Reservo alguma originalidade a minha tristeza porque também tenho certos
orgulhos. A estranheza do mundo começou dessa sucessão de fatos inesperados,
ainda mais para alguém com relativa pouca experiência. No interior do país e do
interior de mim mesmo não via as brincadeiras das outras crianças como um
oportunidade de brincar também. Olhava os vizinhos curioso, fazendo festa,
rindo, brincando, ansioso talvez para que me chamassem, mas com uma certa
indiferença difícil, incompreensível. Sabia que não seria chamado. Via-os com a
nostalgia de uma criança de muitos anos, como se eu fosse uma criança proibida
pela minha tristeza e a de minha mãe, pelos problemas doméstico que em parte
entendia, pela falta que me faziam minhas tias. Olhava as outras crianças do
alto de minha experiência fantástica. Havia fantasticamente crescido e, um
senhor de quatro anos avaliava com certo desdém os outros. A tristeza dessas
sequência de acontecimentos alterou minha vida de criança, a tristeza fez a
minha criança recolher-se e ver-se tão diferente, quase estranha a mim mesmo.
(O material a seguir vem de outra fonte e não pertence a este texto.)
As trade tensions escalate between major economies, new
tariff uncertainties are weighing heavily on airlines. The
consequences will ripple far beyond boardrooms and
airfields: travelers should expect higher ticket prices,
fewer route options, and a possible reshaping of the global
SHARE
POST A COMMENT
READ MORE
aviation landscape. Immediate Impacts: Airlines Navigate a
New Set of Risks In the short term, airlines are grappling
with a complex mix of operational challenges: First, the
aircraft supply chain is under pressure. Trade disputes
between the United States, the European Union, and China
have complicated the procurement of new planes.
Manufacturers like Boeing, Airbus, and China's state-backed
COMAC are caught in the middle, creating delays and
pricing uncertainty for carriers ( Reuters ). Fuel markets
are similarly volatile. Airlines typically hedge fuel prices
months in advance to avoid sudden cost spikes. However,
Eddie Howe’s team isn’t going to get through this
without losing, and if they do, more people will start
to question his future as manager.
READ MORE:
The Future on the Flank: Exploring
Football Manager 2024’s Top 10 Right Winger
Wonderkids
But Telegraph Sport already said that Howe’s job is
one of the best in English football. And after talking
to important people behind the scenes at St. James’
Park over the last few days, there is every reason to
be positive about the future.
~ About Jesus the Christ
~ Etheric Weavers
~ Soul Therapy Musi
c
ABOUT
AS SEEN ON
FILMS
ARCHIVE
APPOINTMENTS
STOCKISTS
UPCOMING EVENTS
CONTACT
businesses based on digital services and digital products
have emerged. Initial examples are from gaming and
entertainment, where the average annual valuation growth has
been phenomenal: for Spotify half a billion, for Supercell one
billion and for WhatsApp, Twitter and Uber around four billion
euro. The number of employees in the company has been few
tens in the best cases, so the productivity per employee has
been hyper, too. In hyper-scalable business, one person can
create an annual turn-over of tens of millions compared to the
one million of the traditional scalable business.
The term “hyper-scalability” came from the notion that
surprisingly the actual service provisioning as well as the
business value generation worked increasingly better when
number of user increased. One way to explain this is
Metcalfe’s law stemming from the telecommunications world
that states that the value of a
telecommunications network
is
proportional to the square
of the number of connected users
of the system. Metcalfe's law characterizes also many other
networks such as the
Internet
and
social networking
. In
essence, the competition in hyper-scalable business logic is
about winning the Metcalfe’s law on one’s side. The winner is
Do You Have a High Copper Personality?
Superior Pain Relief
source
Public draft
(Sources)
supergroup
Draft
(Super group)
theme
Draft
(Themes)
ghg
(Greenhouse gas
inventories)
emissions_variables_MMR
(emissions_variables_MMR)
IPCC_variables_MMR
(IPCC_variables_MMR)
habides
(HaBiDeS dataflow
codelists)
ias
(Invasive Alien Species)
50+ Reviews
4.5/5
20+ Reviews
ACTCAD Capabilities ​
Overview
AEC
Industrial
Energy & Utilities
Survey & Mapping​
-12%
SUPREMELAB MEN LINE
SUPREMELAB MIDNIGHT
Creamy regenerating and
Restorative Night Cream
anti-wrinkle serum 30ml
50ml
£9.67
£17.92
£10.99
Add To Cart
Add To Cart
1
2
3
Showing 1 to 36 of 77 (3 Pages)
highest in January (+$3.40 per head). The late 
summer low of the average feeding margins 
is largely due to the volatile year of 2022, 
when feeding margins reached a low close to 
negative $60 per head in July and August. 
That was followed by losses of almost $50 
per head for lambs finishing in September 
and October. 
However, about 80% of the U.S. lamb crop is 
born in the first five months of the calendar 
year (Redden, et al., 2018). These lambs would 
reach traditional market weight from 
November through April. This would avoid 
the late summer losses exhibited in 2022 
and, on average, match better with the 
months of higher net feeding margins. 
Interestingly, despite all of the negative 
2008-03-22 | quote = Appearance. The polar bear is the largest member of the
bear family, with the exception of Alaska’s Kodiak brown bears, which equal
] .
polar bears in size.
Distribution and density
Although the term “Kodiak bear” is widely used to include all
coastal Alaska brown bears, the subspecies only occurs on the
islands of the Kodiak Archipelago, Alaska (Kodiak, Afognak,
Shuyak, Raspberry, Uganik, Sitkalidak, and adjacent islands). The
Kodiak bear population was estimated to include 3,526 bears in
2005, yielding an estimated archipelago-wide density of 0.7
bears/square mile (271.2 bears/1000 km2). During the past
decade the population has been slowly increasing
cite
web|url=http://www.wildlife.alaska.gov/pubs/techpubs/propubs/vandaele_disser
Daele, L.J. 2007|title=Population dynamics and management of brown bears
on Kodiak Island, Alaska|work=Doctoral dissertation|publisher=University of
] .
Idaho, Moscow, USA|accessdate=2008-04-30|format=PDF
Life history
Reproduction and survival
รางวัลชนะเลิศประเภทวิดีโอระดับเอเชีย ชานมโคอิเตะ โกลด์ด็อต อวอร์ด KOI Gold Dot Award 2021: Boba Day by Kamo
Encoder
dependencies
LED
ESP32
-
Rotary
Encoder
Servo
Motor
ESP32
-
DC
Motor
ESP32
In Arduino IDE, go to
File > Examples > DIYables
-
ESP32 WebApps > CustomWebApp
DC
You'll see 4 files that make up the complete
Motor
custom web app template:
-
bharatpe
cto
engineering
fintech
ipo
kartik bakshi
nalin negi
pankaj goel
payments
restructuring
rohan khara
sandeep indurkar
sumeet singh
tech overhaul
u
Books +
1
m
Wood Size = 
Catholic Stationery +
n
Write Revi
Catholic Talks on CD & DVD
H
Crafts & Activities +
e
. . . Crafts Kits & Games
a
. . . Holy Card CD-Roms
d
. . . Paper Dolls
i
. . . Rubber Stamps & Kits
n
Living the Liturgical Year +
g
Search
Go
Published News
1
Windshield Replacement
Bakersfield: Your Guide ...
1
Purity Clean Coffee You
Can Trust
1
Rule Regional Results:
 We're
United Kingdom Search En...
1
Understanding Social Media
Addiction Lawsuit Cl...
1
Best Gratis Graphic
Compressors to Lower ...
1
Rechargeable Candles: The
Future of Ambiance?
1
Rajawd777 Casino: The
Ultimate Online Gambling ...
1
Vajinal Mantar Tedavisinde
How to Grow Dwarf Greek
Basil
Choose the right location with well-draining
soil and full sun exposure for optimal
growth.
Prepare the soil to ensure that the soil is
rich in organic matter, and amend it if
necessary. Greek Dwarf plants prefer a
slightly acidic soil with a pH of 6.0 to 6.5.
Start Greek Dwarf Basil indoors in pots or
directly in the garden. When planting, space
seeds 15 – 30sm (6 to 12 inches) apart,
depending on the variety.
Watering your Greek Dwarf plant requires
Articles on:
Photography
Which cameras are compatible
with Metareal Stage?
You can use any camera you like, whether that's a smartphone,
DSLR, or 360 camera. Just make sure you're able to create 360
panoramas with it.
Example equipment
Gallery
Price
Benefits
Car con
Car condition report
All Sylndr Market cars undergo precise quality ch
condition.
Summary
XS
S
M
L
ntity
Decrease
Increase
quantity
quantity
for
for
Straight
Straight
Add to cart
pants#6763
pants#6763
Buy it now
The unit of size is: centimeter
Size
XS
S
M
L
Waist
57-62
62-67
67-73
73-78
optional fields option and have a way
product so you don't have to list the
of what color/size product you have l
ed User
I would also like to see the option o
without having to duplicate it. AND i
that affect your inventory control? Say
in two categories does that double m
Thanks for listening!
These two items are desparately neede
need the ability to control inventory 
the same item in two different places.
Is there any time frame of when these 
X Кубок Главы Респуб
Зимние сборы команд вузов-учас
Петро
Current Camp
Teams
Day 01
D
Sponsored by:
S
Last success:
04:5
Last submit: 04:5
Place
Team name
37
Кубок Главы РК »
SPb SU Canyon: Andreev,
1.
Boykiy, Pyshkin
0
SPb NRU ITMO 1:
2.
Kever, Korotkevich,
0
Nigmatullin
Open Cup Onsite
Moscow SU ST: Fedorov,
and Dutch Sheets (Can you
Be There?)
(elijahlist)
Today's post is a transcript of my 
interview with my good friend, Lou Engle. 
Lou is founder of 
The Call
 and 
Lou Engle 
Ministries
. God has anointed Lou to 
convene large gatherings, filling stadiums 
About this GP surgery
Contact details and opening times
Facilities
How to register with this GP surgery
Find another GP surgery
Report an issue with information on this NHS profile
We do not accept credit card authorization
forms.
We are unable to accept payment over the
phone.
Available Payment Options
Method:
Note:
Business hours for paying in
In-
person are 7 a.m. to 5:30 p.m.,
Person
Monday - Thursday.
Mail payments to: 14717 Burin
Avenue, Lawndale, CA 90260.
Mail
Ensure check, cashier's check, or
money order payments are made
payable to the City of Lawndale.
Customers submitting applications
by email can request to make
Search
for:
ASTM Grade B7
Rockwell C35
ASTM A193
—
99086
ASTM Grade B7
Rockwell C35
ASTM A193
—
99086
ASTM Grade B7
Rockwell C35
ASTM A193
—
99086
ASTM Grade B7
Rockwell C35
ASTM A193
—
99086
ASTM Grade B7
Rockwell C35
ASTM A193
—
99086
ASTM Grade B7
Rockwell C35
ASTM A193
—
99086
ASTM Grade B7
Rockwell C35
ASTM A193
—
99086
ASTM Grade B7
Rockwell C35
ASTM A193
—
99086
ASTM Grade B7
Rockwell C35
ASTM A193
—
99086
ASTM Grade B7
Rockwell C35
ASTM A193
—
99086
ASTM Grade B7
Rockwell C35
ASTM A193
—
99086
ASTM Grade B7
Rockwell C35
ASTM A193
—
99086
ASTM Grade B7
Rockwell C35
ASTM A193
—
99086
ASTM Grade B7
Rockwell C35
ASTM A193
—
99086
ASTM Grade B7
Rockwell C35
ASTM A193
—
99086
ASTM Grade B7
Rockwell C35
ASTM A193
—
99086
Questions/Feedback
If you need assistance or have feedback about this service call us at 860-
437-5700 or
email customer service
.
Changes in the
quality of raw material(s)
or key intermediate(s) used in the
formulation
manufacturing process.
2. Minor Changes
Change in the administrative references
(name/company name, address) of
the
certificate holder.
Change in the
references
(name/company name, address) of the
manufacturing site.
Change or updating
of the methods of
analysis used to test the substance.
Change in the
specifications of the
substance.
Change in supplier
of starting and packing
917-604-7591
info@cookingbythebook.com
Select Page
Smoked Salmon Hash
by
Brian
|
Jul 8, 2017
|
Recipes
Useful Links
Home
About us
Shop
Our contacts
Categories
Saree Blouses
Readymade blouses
Perdida a espontaneidade, viver como criança foi algo como uma espera por
crescer. Nas viagens de ônibus pedia para me sentar sozinho – sempre sobra
alguém em uma família impar. Já me preparava para minhas possibilidades de
adulto. Eu adivinhava, com uma esperteza ingênua, que crescer seria melhor que
viver interditado e à parte, como vivia então. Mas faltava ainda muito tempo
para isso. O que faria durante, digamos, dez ou quinze anos? Aprendi também a
esperar (o que me cansa, agora que sou velho, porque já esperei demais). Os
velhos desaprendem a esperar porque esperaram muito ou porque já não tem mais
tempo para esperar. Para aqueles que a velhice é só a última espera, sem fama,
sem glória, sem sobriedade, sem conforto, a espera é apressada. O cansaço de
que falo não não é aquele de quem fez algo, realizou algo. Mas o cansaço
estéril das tentativas frustradas. Não estou aqui para falar do óbvio: essa
velhice que me toma o corpo, marca o rosto e denuncia a doença. Estou aqui para
falar das aventuras do que acreditei ser as do amor. O amor é antes de tudo uma
fantasia íntima, uma fantasia de salvação. Amar, ser amado, apaixonar-se é crer
no milagre do outro. E o milagre do outro só pode ser uma fantasia. Sei que
você chama isso de outra coisa (loucura, frustração, erro, doença), mas no
final vai me entender. Não vou falar ainda disso. Ela é o último capítulo. A
velhice que vivo, entretanto, tem sim um último consolo: reconcilio-me com o
menino que fui, olho para o homem que tentei ser. Não há alegria nisso, mas uma
satisfação morna, um conforto quase calculado, uma resignação pacífica. O
menino ainda quer brincar. O menino persevera.